We here at Horror Buzz really missed the boat on “Until Dawn” when it came out last year. We’re terribly sorry about that. However, we now have a chance to redeem ourselves for that. “Until Dawn” has recently become a $20 budget title. So here we go with a review of it for anyone who, like me, wasn’t sure that they wanted to spend $60 on a reportedly rather short video game.

1“Until Dawn” is a game that really pitched its story as its main selling point. The basic gist of the game’s plot is that a group of friends in their late teens are gathering at the same ski lodge where two of their friends mysteriously disappeared in a tragic accident a year previous. This plot my sound familiar to anyone out there who has ever seen a horror movie before. The game does not try to pretend that its basic set-up is anything novel. In fact it wears its influences on its sleeve, including clear homages to films like “Saw” and “The Thing.” However, rather than use these homages as a chance to give the player a sly wink to suggest that they are a joke that the writers were in on, “Until Dawn” decides to work these influences into being part of the natural flow of its own story. At one point in the game, one can find movie posters for films which took a similar approach to their own influences (ex. “House of the Devil” and “The Innkeepers”). So what’s so great about the game’s story then? Two things. First, barring a few fumbles in the opening, it’s actually incredibly well written. All of the characters have very distinct personalities and the writers do a great job of making them all feel like real people that you would want to survive this trial. Second, the player has a lot of control over how the story plays out. More on that later.
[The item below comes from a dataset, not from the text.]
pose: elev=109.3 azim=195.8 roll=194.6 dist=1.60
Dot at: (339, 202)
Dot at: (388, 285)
2“Until Dawn” looks absolutely stunning. In fact, I cannot think of any game that I’ve ever played which looked better than “Until Dawn” does. The characters all look incredibly life-like, which is no surprise given that they used a lot of motion-capture to get them down right. Most mo-cap games (and, honestly, games in general) kind of falter when it comes to faces and facial expressions. “Until Dawn” does not. Its faces all look amazing. The characters all have really distinct silhouettes too, which is great since it allows you to tell all eight of your playable characters apart with ease. The game also stars a few fairly well-known actors, ex. Hayden Panettiere (TV’s “Heroes”) and Peter Stormare (“The Lost World: Jurassic Park”), and they are all easily recognizable without looking awkwardly shoe-horned in.
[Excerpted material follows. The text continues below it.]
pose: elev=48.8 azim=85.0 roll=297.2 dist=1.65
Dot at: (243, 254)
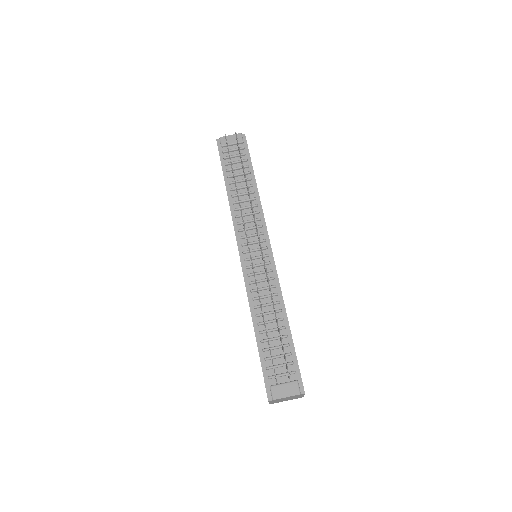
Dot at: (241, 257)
The game has some great audio, as well. The score does a really great job of setting the game’s atmosphere. It’s got the right sort of sparse bleakness to convey the isolated ski lodge setting but still has enough bombast to make the really tense, dramatic moments pop out like they should. The sound effects are subtle enough to actually be realistic, which is rare in a video game. “Until Dawn” also uses the PlayStation 4’s controller speaker very well, using it to underscore particularly tense moments by making the sound that much closer to the player. The voice-acting is perhaps the best I’ve ever heard in a game as well. The game’s actors aren’t content to simply phone it in because it’s just a video game. Instead we hear actual, great performances. More importantly than even that, the dialogue works well. The characters actually sound like they’re having conversations instead of sounding like each actor recorded all of their lines separately without having any context.

3The quickest way to describe the gameplay of “Until Dawn” is that it plays like how David Cage always tries to get his games to play. For those of you who aren’t sure who David Cage is please allow me to explain. “Until Dawn” is an intensely cinematic experience. It’s not game interspersed with cutscenes that advance the plot. Instead, essentially every moment of the gameplay is spent advancing the story, and even the cutscenes are frequently interactive. So, for instance, sometimes a character may be running from someone stalking them and instead of relying on the player to know where to go, the game will control the character’s movement while still allowing the player the ability to control whether to grab objects to topple behind themselves or upon reaching a fork in the road the game would let the player choose which way to go. It is those choices that are one of the main selling points of “Until Dawn.” The game features a butterfly effect system in which choices made at one point in the game will have effects that ripple outward and change later events. Now, this won’t change the overall arc of the story, but it can alter how many scenes play out, how the characters think of each other (and thus altering the way that they interact with each other), and even who lives or dies. Each of the eight characters in the game has at least one point where the decisions that the player makes decide whether that character lives or dies. Some characters have a lot more opportunities to die than others. While this system may not allow for total control of the story, it allows for far more changes than I had originally expected. The amount of control over the story that the game gives to the player truly astounds me (especially when one takes into account how much extra work must have gone into voicing the differing scenes).

I was cautiously optimistic about “Until Dawn.” However, it quickly became apparent that there was no need for the caution. There is absolutely nothing else on the market like “Until Dawn.” It succeeds at things that other games have been trying and failing at for years. And moreover, it does that with a grace and confidence that makes it seem easy. I got my twenty dollars with within the first two hours of my first playthrough. I really cannot recommend “Until Dawn” highly enough.